Nothing except the pictures should be left out when you reproduce the listing exactly.

SUPPLIED DATA:
══════════

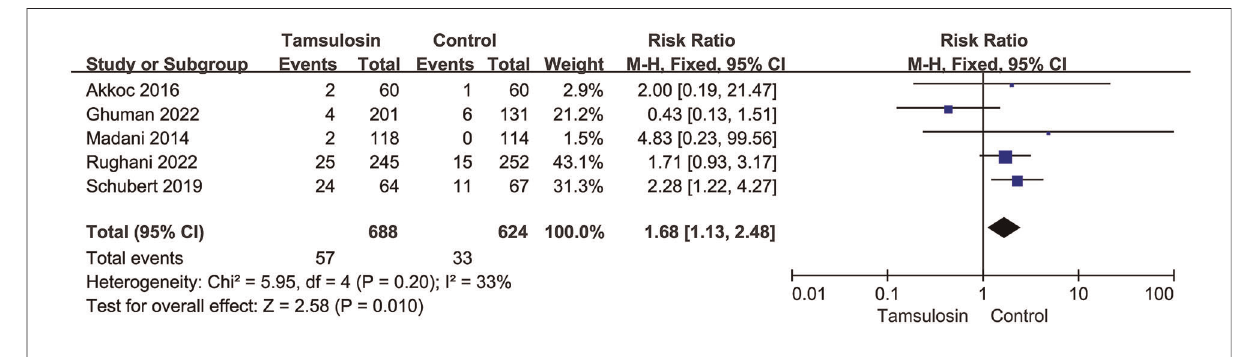
FIGURE 7 Forest plot for total adverse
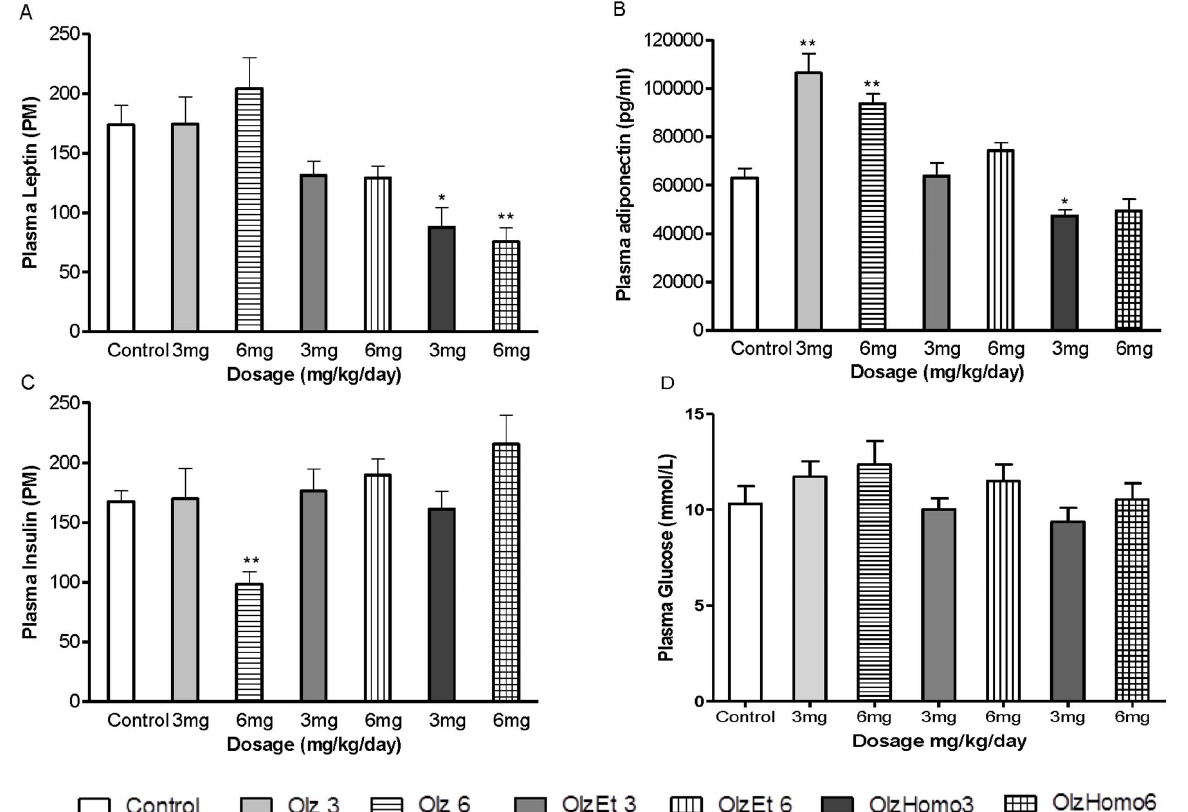
Figure 3. Hormonal profiles in female rats treated with Olz and Olz derivatives. A. Plasma Leptin (PM), B. Plasma Adiponectin (pg/ml), C. Plasma insulin (PM), D. Plasma Glucose (mmol/L) in female Sprague Dawley rats treated with Olz, OlzEt, OlzHomo (3 mg/kg or 6 mg/kg), or vehicle (Control) for 5 weeks. The data points are the mean 6 SEM, * P , 0.05 and ** P , 0.01 vs . Control. doi:10.1371/journal.pone.0080979.g003 PLOS ONE |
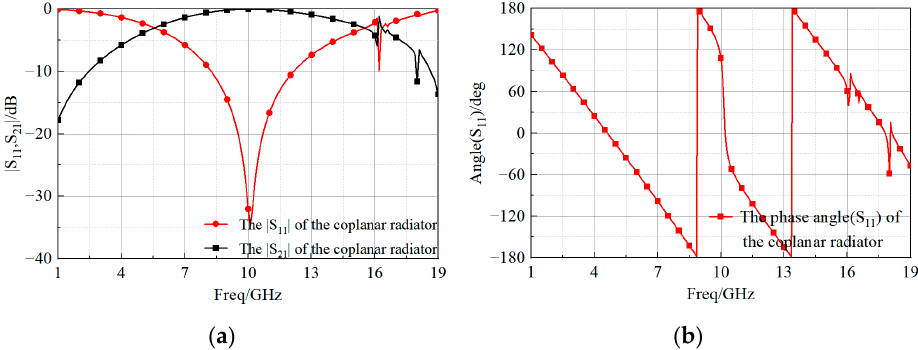
Figure 4. Values of the ( a ) magnitude and ( b ) phase of the reflection coefficient of the coplanar radiator.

══════════

RESULT:
FIGURE 7 Forest plot for total adverse
Figure 3. Hormonal profiles in female rats treated with Olz and Olz derivatives. A. Plasma Leptin (PM), B. Plasma Adiponectin (pg/ml), C. Plasma insulin (PM), D. Plasma Glucose (mmol/L) in female Sprague Dawley rats treated with Olz, OlzEt, OlzHomo (3 mg/kg or 6 mg/kg), or vehicle (Control) for 5 weeks. The data points are the mean 6 SEM, * P , 0.05 and ** P , 0.01 vs . Control. doi:10.1371/journal.pone.0080979.g003 PLOS ONE |
Figure 4. Values of the ( a ) magnitude and ( b ) phase of the reflection coefficient of the coplanar radiator.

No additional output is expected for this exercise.